As is usually the case, the “For Justice, Fairness and Equity: Think Obanliku” (shortened simply as “Think Obanliku”) movement has both supporters and opponents in the three LGAs that make up the federal constituency in focus. Its supporters argue that as a “Government of the people, by the people, for the people” democracy should be inclusive by providing equal opportunities for both the majority and the minority. On the other hand, opponents of “Think Obanliku” see the movement as romantic nonsense and argue that democracy is purely a game of numbers and that those who have the numerical advantage should always have their way. Being promoters of the erstwhile undemocratic philosophy of “Might is Right”, they leave no one in doubt of their belief that those who are numerically powerful can do whatever they wish, even if their action promotes marginalisation and oppression. They have steadfastly dismissed the “Think Obanliku” movement with a flick of the hand and make jest of its proponents and supporters. Some of them have gone ahead to criticise Rt Hon. Idagbo for unwittingly giving credence to the movement by publicly saying that “Obanliku is the most marginalised Local Government” in the constituency.

Ironically, the opponents of “Think Obanliku” are the same people that supported and applauded a similar movement, which culminated in the emergence of Sen. Professor Ben Ayade as governor of Cross River State in 2015. Cross Riverians still remember how Senator Liyel Imoke, whose leadership style transcends ethnicity and parochialism, ensured that power was transferred to the Northern Senatorial District, a district which before then had not produced a governor in the long history of Cross River State.
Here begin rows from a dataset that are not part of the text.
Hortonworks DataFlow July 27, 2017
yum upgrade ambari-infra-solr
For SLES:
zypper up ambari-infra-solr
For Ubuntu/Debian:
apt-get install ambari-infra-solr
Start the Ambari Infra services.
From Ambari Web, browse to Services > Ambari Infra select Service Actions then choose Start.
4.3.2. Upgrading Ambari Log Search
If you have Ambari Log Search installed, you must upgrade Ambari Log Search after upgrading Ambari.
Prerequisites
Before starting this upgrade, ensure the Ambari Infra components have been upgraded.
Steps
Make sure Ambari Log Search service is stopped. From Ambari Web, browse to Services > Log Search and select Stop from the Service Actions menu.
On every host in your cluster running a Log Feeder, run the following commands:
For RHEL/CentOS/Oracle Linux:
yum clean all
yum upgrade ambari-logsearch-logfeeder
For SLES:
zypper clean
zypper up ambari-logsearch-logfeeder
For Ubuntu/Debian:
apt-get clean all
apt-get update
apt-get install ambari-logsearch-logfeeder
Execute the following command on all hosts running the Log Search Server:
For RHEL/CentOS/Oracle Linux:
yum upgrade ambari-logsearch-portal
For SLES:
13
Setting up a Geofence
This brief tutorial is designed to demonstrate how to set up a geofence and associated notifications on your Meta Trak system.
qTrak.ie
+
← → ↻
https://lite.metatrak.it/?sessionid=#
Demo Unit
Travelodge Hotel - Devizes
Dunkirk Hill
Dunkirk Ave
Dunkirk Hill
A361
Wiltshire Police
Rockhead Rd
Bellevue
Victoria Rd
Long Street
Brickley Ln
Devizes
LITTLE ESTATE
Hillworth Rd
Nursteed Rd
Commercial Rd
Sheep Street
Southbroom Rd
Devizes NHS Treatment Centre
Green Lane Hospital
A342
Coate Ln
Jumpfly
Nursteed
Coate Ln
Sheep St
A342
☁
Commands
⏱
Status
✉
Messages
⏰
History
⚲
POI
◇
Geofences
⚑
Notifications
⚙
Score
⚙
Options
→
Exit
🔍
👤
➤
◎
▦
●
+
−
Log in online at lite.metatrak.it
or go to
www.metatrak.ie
This remarkable feat, as it were, gave the generality of the people of the state, especially the minority a sense of belonging, as they came to know that irrespective of their population and origin, they can aspire to the highest political office in the state on a rotational basis. Beneficiaries of that gesture, who are today insisting that democracy is purely about numerical strength should remember that it was not under military rule that Imoke took that brave decision, which has immortalised him in Cross River State’s political landscape. A product of justice, equity and fairness should not become the arrowhead of marginalisation in a lower political structure, where the circumstances to alienate, oppress and marginalise others favour him. He ought to be humbled and challenged by the goodwill that made him become a “strong man” in a state rich in tested and trusted political gladiators.

Let me end by inviting the opponents of “Think Obanliku” to introspection and contemplation. You need to take some minutes to imagine what would have happened if the Bekwarra/Obanliku/Obudu Federal Constituency was a state of its own. Put differently, think about what would have happened if Cross River State was not blessed with Senator Imoke and his like, who defended justice, equity and fairness. By any ideal or religious standard, it is unethical to complain of injustice and marginalisation only when we are victims. Afterall, injustice anywhere is injustice everywhere! All lovers of justice, fairness and equity have a moral responsibility to “Think Obanliku” in their discussion of who takes over from Rt Hon Legor Idagbor in 2023. Rotation of power among the component units of any polity, however defined, is one of the surest ways of addressing alienation and marginalisation in a democracy.

Dave Imbua writes from the beautiful hills of Bendi.